-- Provided records --
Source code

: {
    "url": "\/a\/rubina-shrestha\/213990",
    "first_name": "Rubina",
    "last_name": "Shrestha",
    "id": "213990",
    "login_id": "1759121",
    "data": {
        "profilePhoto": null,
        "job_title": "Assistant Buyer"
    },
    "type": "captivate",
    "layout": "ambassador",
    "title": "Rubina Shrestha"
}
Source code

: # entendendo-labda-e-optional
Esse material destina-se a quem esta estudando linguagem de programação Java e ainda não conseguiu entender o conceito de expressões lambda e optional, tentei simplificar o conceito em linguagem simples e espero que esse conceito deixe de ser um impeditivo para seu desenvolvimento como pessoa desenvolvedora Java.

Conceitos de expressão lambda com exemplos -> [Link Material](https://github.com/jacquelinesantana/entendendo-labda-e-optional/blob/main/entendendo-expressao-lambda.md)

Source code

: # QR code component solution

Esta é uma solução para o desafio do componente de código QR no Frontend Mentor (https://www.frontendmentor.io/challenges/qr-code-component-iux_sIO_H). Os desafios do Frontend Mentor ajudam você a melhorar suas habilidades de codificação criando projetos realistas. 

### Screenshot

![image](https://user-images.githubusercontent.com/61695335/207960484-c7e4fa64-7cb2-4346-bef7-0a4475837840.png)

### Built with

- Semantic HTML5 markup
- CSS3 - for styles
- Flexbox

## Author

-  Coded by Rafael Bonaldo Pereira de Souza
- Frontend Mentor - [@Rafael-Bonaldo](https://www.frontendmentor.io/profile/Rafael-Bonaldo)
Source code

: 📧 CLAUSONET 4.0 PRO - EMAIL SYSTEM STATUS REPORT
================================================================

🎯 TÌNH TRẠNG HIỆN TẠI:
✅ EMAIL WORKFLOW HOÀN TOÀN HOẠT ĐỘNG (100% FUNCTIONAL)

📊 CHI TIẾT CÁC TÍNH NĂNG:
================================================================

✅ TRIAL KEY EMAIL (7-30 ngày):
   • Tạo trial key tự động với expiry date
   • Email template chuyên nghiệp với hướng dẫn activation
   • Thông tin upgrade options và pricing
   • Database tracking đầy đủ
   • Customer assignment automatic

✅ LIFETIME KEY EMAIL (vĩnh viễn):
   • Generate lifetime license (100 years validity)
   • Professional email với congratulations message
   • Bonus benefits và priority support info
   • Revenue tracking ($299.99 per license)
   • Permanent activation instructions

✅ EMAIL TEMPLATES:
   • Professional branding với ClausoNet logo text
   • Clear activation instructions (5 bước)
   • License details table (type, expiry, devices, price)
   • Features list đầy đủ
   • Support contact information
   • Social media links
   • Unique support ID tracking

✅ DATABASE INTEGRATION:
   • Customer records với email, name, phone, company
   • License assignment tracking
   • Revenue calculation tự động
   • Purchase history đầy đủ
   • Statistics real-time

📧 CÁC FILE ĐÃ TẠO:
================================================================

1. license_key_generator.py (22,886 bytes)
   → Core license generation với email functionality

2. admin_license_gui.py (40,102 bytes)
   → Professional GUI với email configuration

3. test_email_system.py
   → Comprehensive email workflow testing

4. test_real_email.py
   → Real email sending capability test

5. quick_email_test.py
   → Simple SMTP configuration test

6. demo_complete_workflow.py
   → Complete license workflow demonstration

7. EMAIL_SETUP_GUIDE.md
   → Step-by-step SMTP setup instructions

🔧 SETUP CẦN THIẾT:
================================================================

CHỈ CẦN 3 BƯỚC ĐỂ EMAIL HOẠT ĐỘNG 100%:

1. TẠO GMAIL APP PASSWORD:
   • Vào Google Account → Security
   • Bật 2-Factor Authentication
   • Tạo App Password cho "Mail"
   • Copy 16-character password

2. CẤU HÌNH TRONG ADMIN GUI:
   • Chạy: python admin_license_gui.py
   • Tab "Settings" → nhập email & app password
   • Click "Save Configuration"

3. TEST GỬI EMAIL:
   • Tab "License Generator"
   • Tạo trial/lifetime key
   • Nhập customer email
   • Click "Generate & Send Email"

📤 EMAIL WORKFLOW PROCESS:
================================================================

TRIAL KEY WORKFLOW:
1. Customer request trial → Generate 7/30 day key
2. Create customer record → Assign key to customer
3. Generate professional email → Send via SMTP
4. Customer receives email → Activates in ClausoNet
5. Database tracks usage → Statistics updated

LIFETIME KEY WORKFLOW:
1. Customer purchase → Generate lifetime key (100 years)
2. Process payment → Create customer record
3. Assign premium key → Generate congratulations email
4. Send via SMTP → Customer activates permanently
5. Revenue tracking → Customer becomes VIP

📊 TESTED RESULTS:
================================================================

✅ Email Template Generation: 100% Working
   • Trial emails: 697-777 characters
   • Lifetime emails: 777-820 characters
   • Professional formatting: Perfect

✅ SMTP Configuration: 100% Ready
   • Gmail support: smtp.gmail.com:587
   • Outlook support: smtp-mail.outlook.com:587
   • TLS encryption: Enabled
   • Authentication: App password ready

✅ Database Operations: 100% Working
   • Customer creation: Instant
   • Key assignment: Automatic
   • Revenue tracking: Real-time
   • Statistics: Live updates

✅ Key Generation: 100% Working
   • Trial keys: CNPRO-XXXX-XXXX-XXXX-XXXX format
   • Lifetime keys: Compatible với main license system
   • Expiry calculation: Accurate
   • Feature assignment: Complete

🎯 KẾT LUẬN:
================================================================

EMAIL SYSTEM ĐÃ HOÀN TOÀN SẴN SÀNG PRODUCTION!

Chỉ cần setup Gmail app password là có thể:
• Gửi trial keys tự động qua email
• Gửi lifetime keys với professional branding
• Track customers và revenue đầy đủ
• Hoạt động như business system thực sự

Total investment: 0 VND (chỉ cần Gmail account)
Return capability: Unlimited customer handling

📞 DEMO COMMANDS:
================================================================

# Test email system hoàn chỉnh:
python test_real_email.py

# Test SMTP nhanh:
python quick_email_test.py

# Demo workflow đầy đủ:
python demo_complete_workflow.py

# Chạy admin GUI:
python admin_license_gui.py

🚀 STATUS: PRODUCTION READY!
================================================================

-- What is required --
If a line in the records above holds the string "Working", copy it.

-- Answer area --
✅ Email Template Generation: 100% Working
✅ Database Operations: 100% Working
✅ Key Generation: 100% Working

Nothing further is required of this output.